• _Exercise text_:
--------------------------------

Closed kjosib closed 5 years ago

kjosib commented 5 years ago

The present (row-equivalence-class) approach to compacting the GOTO table is functional but crude. Significant additional savings may be achieved in typical cases by a "lining-out" approach: looking alternately for columns, then rows, which have but a single remaining significant value; recording this value, and eventually being left with a far smaller and much less sparse "residue" matrix which inherently provides for both row- and column-equivalence classification.

The rows and columns would each be assigned a number; the smaller decides: if it's less than the size of the "lining-out" array, then the value at the corresponding position is the answer. Otherwise, subtract that size from both numbers to obtain coordinates for the residue matrix.

kjosib commented 5 years ago

On May 4th, 2019, the improved GOTO table codec was merged into the master branch, along with a command line flag for visualizing the result.

kjosib commented 5 years ago

After some more time playing with the resulting code: it's a lot tighter than the old encoding in almost every case, but when the grammar is complex enough to have a "residue matrix", it could still be stored a better way. Suppose you sort the columns by population. Then zeros (which are not significant) will tend to congregate at the right edge of the resulting matrix. So now you can find a way to pack the rows into a single vector and, instead of storing row-numbers, you store the offset of the "row" into this vector. This could save another 25% or more for the residue and also shave a few theoretical CPU cycles to probe the table, since you don't have to perform any indirection or multiplication on the row number.

kjosib commented 5 years ago

Code to implement the above has been checked in, but before closing the issue I want to add some stress tests because this module is getting a bit hairy.

kjosib commented 5 years ago

The Pascal example turns out to exercise this code nicely. It works great, or so it would seem.

--------------------------------

• _Task statement_: Revise the stretch of the GOTO table discussion from "The present (row-equivalence-class)" through "the residue matrix.", putting "peeling" wherever "lining-out" appears.

--------------------------------

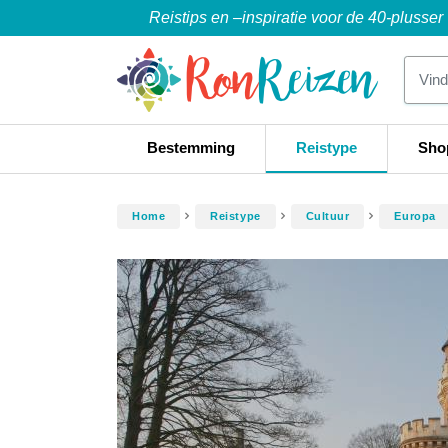
Reistips en –inspiratie voor de 40-plusser
Bestemming
Reistype
Sho
Home
Reistype
Cultuur
Europa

--------------------------------

• _Answer to the problem_:
The present (row-equivalence-class) approach to compacting the GOTO table is functional but crude. Significant additional savings may be achieved in typical cases by a "peeling" approach: looking alternately for columns, then rows, which have but a single remaining significant value; recording this value, and eventually being left with a far smaller and much less sparse "residue" matrix which inherently provides for both row- and column-equivalence classification.

The rows and columns would each be assigned a number; the smaller decides: if it's less than the size of the "peeling" array, then the value at the corresponding position is the answer. Otherwise, subtract that size from both numbers to obtain coordinates for the residue matrix.